↓

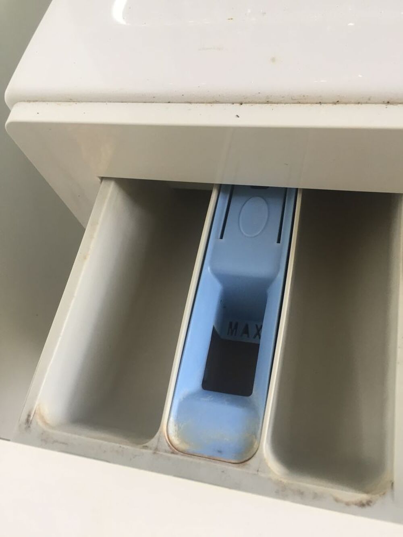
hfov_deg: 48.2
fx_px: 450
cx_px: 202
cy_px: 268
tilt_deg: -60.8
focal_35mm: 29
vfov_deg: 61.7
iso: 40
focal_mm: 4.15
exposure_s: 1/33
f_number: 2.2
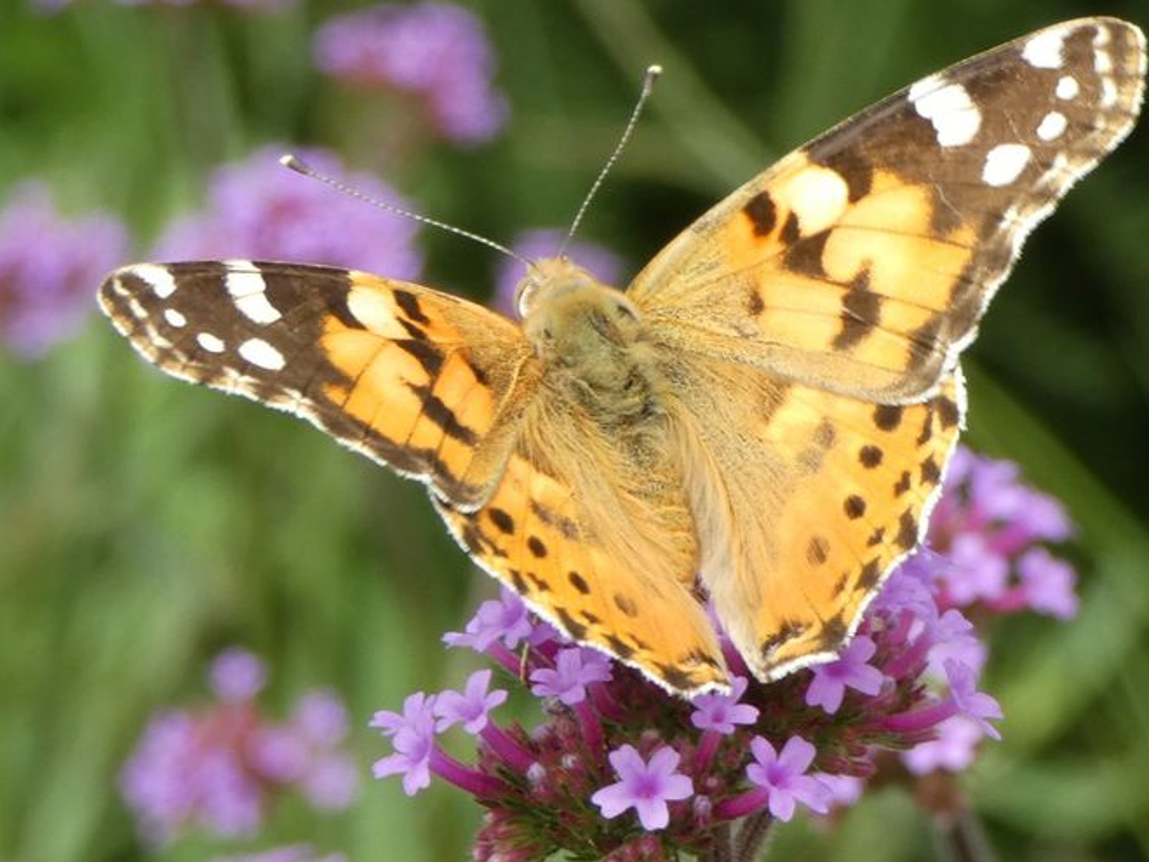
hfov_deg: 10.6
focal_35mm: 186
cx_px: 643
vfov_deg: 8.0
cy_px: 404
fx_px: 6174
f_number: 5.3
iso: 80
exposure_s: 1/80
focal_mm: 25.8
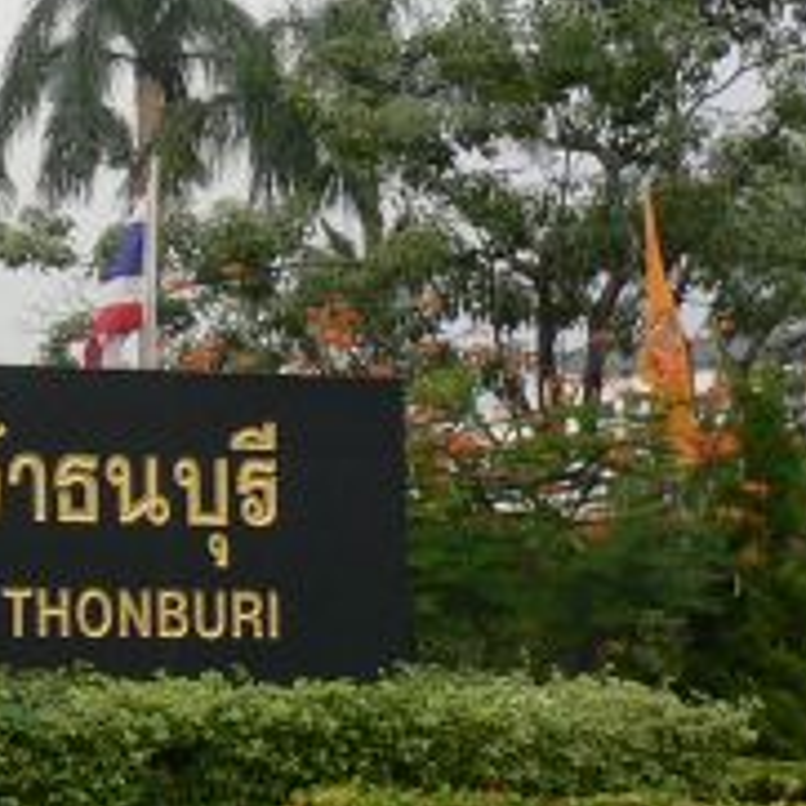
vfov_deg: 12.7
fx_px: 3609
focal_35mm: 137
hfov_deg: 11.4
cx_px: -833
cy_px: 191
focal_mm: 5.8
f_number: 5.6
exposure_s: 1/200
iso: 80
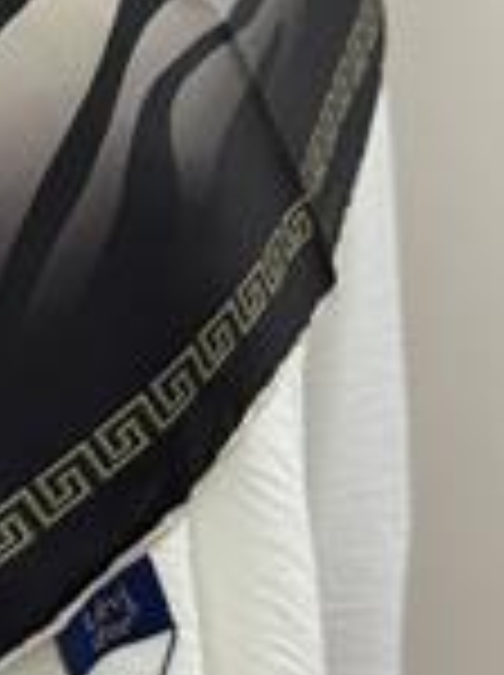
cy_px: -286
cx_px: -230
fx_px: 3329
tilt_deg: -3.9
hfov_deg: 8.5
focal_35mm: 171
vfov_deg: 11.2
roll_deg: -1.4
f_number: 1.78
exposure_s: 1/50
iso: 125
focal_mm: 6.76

↑

* **Task statement**
Return the lines above from the one with "vfov_deg: 12.7" through the one with "f_number: 1.78", verbatim and nothing else. Omit every picture.

* **Problem solution**
vfov_deg: 12.7
fx_px: 3609
focal_35mm: 137
hfov_deg: 11.4
cx_px: -833
cy_px: 191
focal_mm: 5.8
f_number: 5.6
exposure_s: 1/200
iso: 80
cy_px: -286
cx_px: -230
fx_px: 3329
tilt_deg: -3.9
hfov_deg: 8.5
focal_35mm: 171
vfov_deg: 11.2
roll_deg: -1.4
f_number: 1.78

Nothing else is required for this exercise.